━━━ Provided records

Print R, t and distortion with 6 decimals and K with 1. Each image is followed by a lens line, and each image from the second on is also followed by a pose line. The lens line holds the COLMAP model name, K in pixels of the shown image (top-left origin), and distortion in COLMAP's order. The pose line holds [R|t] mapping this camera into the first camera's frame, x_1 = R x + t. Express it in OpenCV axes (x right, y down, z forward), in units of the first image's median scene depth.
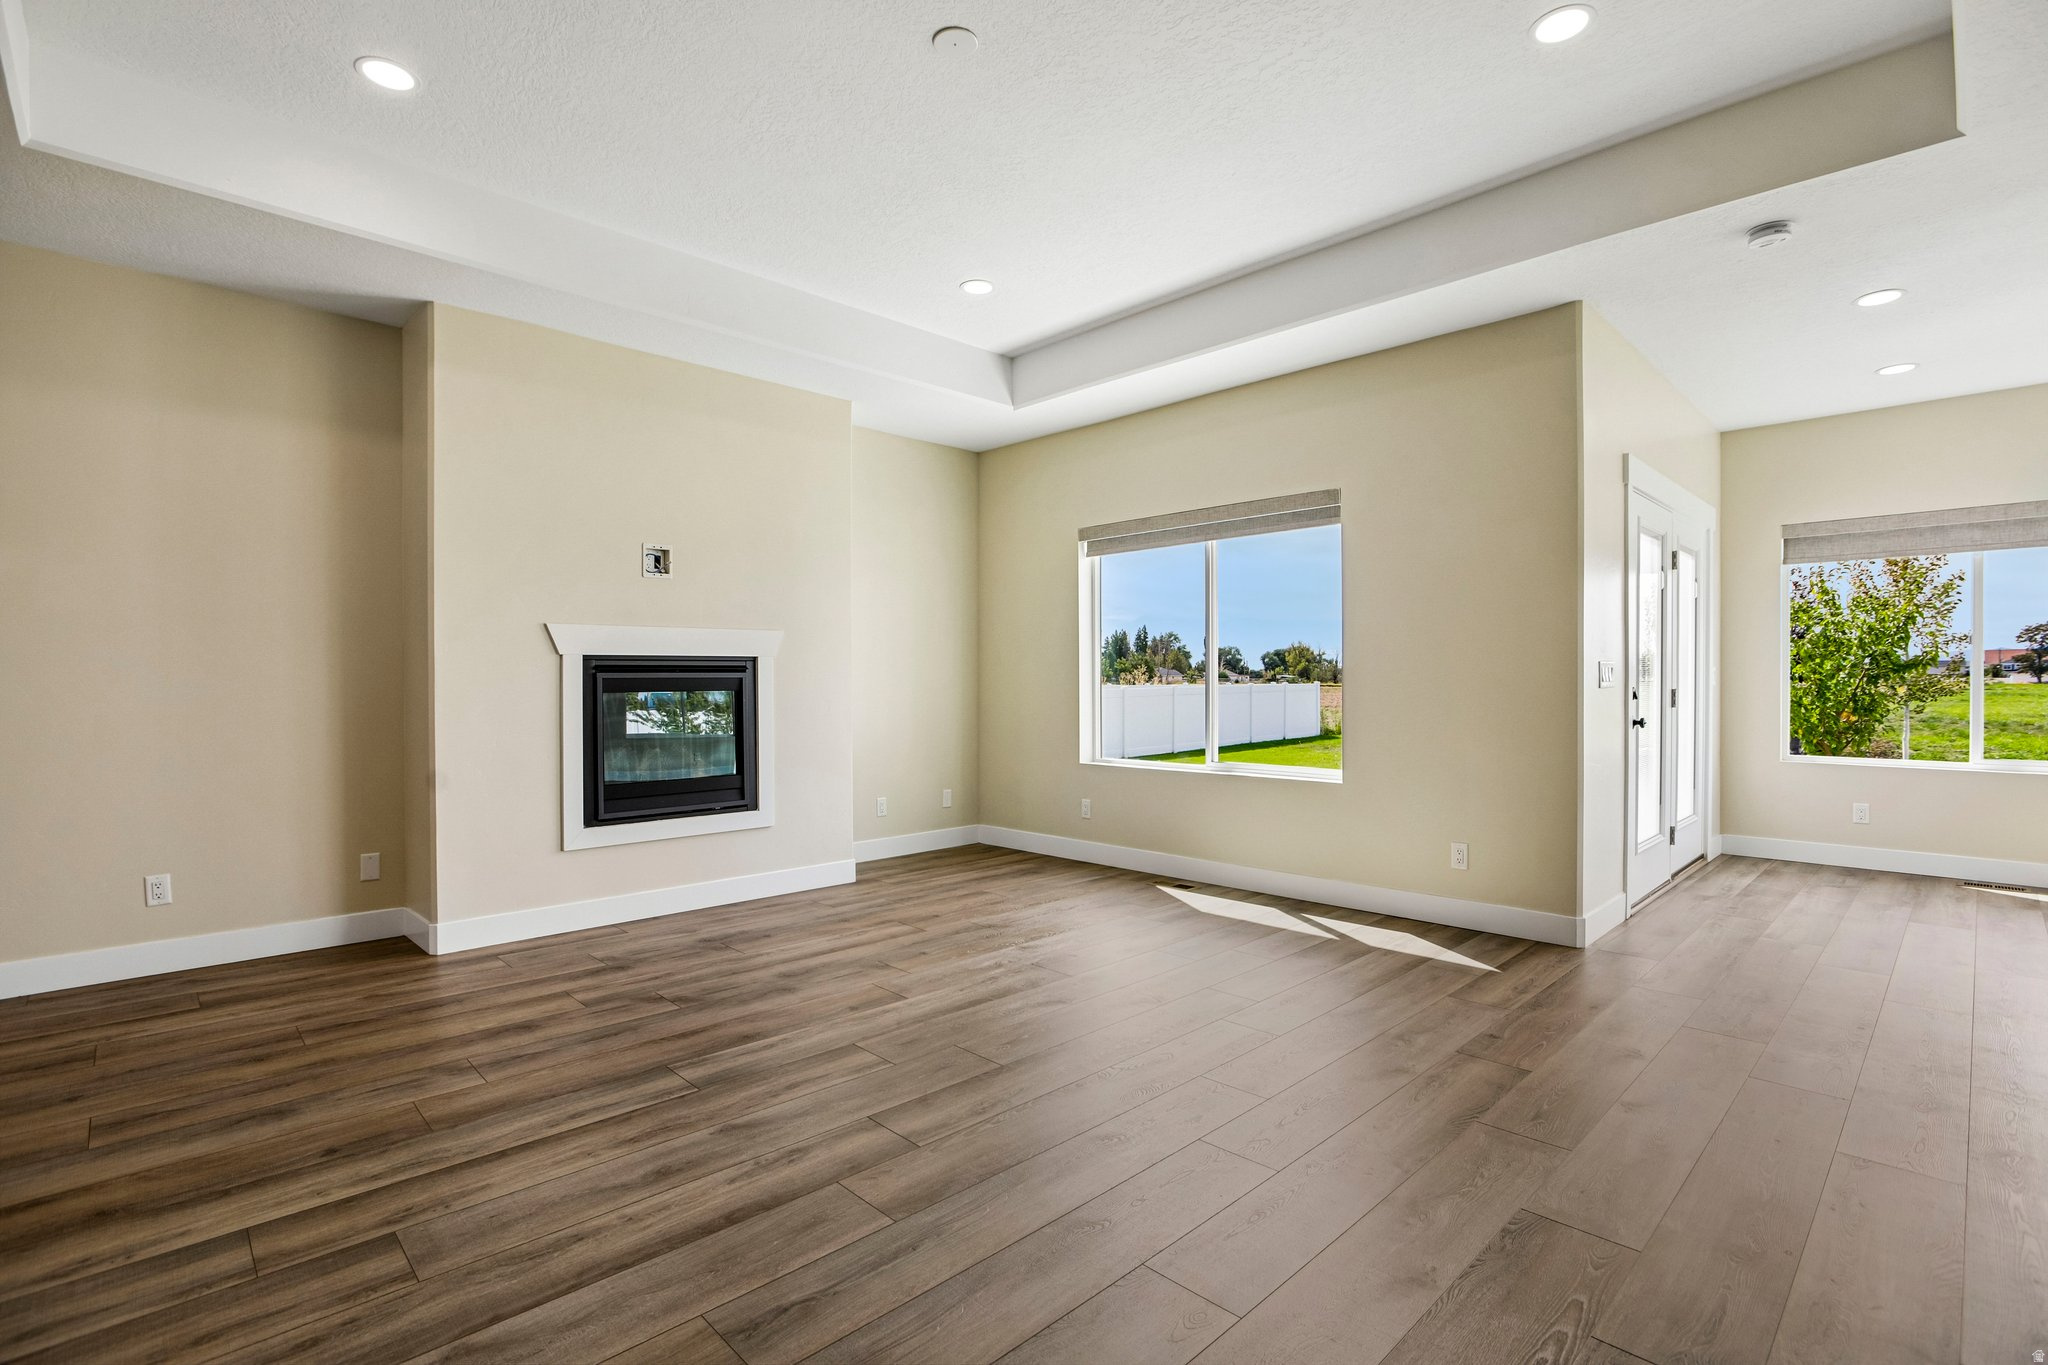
lens RADIAL K [[987.0, 0, 1002.5], [0, 987.0, 687.1], [0, 0, 1]] dist [-0.047660, 0.017019]
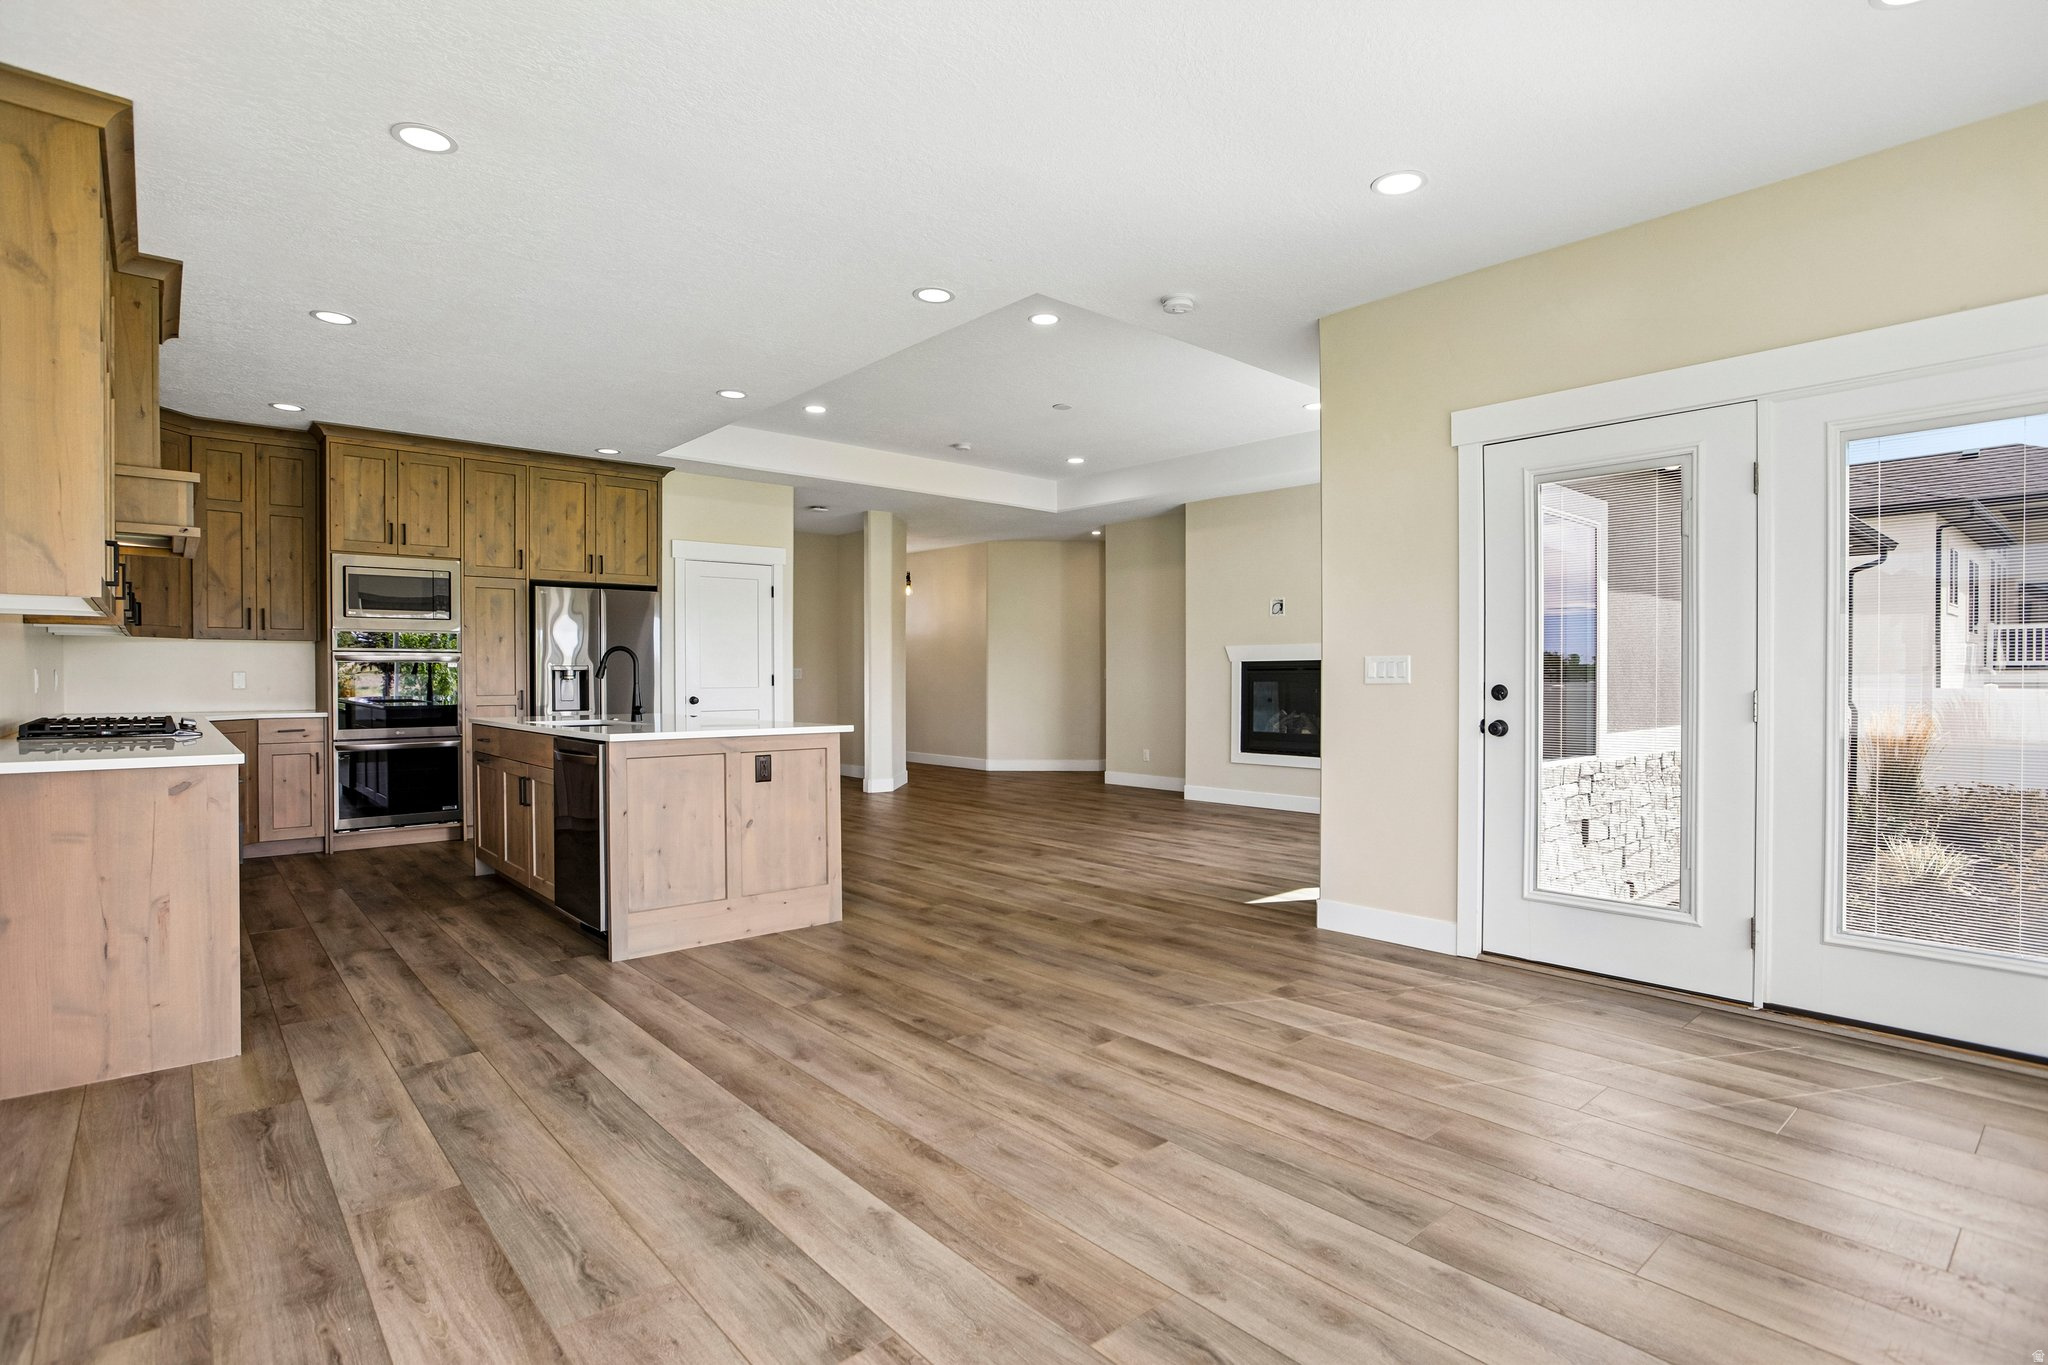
lens RADIAL K [[996.0, 0, 1004.3], [0, 996.0, 679.6], [0, 0, 1]] dist [-0.037173, 0.009563]
pose [[-0.070061, 0.004561, -0.997532, 1.505385], [-0.005544, 0.999972, 0.004962, -0.005476], [0.997527, 0.005878, -0.070034, 0.647103]]
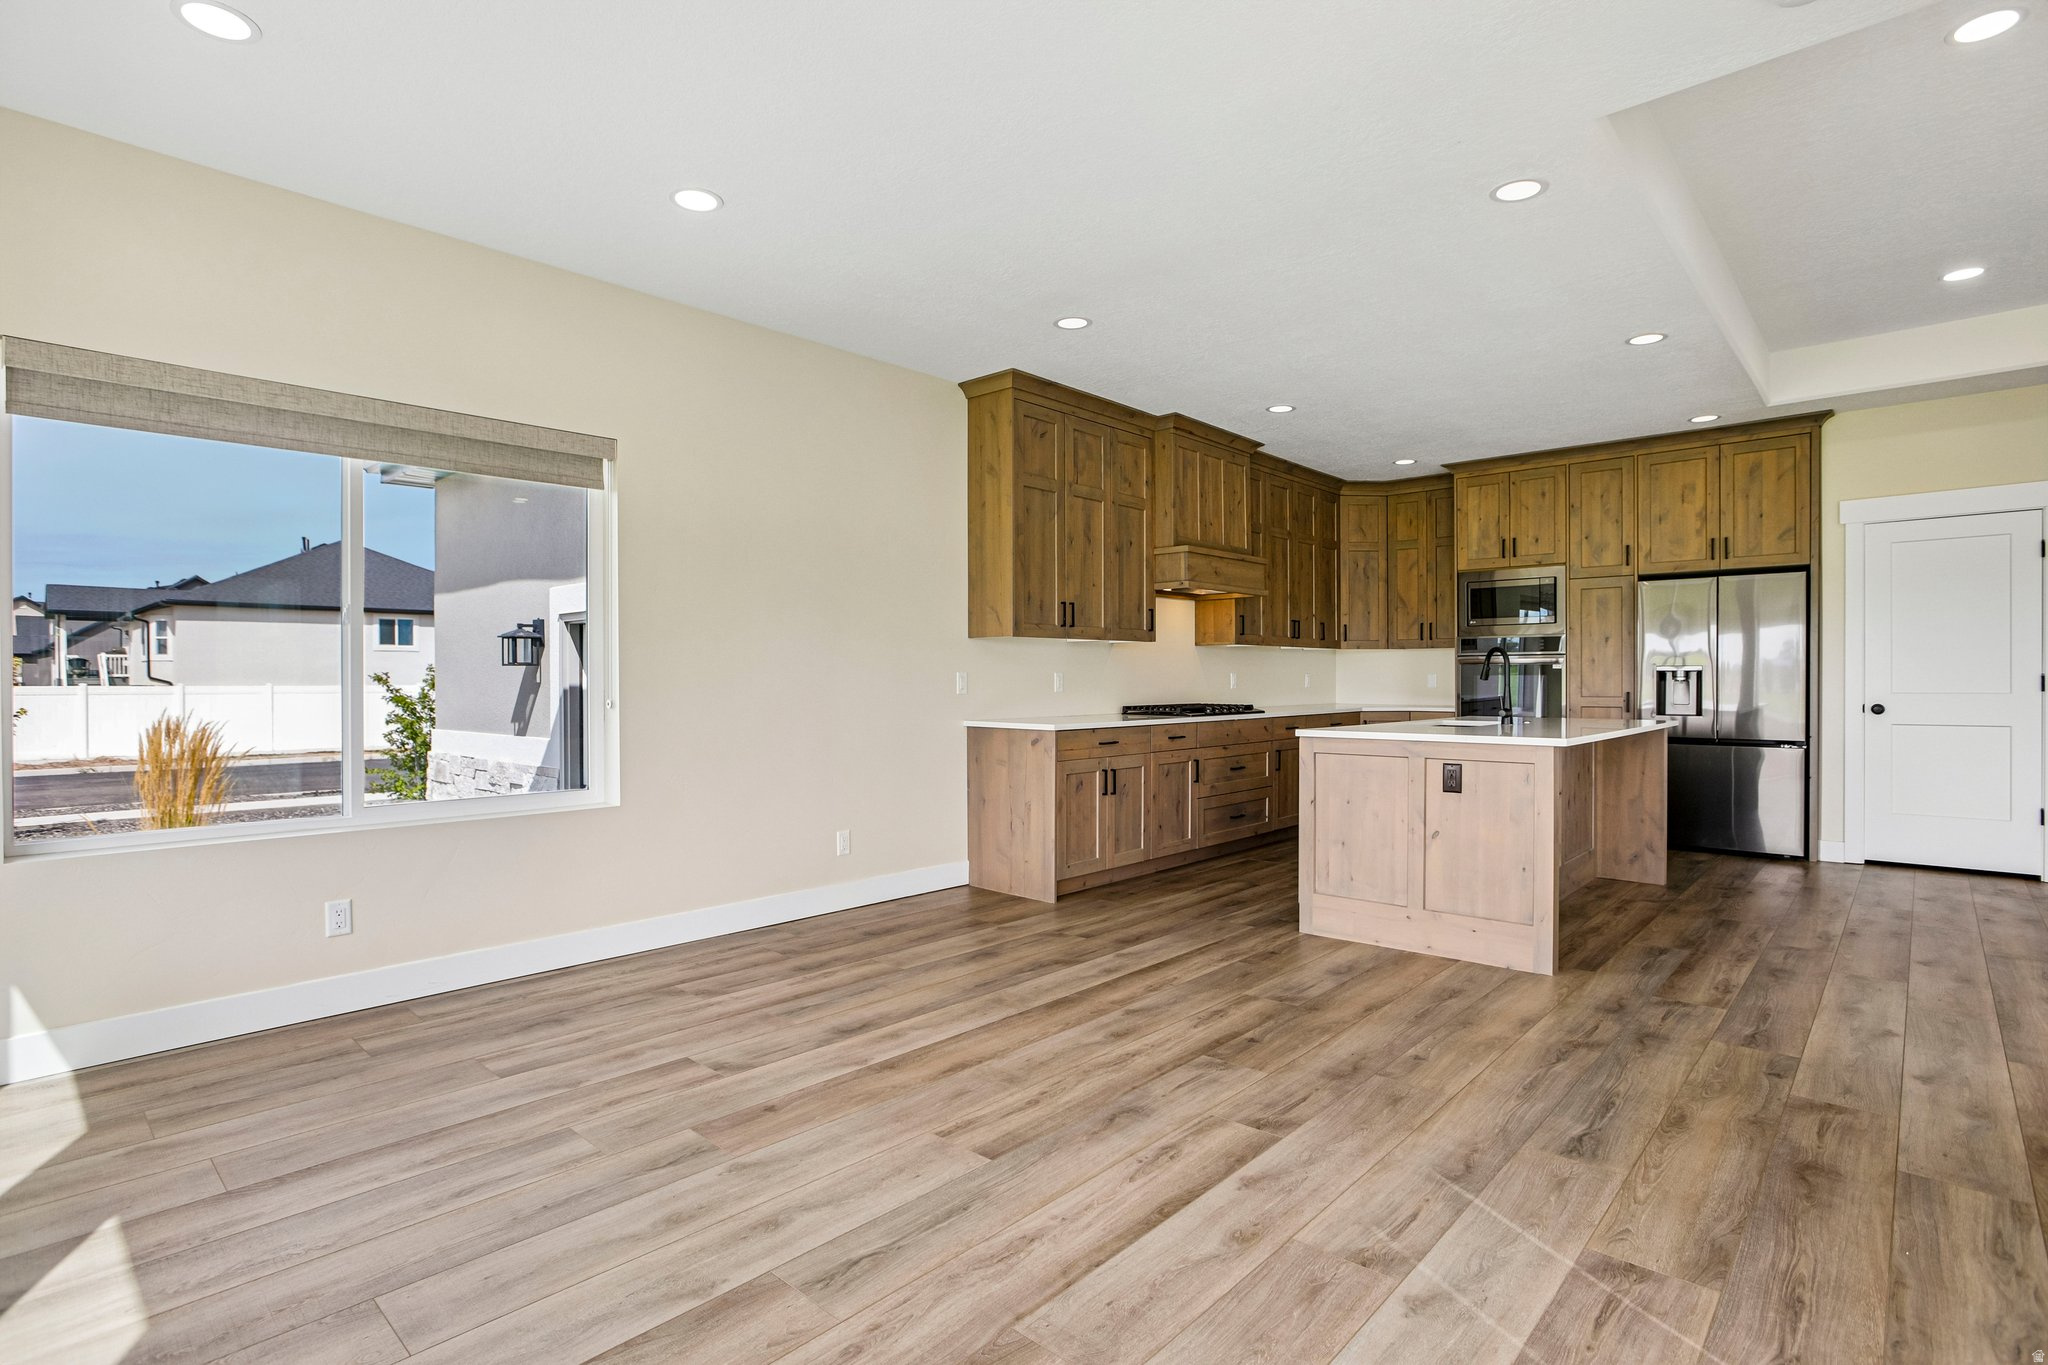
lens RADIAL K [[996.0, 0, 1045.4], [0, 996.0, 688.2], [0, 0, 1]] dist [-0.037173, 0.009563]
pose [[-0.997946, 0.004118, -0.063923, 0.990758], [0.003017, 0.999845, 0.017319, -0.010342], [0.063984, 0.017091, -0.997805, 1.194689]]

━━━━━━

Problem requirements> Please pull out every line of the records above that contains the string "pose", matching case exactly.

Solved exercise>
Print R, t and distortion with 6 decimals and K with 1. Each image is followed by a lens line, and each image from the second on is also followed by a pose line. The lens line holds the COLMAP model name, K in pixels of the shown image (top-left origin), and distortion in COLMAP's order. The pose line holds [R|t] mapping this camera into the first camera's frame, x_1 = R x + t. Express it in OpenCV axes (x right, y down, z forward), in units of the first image's median scene depth.
pose [[-0.070061, 0.004561, -0.997532, 1.505385], [-0.005544, 0.999972, 0.004962, -0.005476], [0.997527, 0.005878, -0.070034, 0.647103]]
pose [[-0.997946, 0.004118, -0.063923, 0.990758], [0.003017, 0.999845, 0.017319, -0.010342], [0.063984, 0.017091, -0.997805, 1.194689]]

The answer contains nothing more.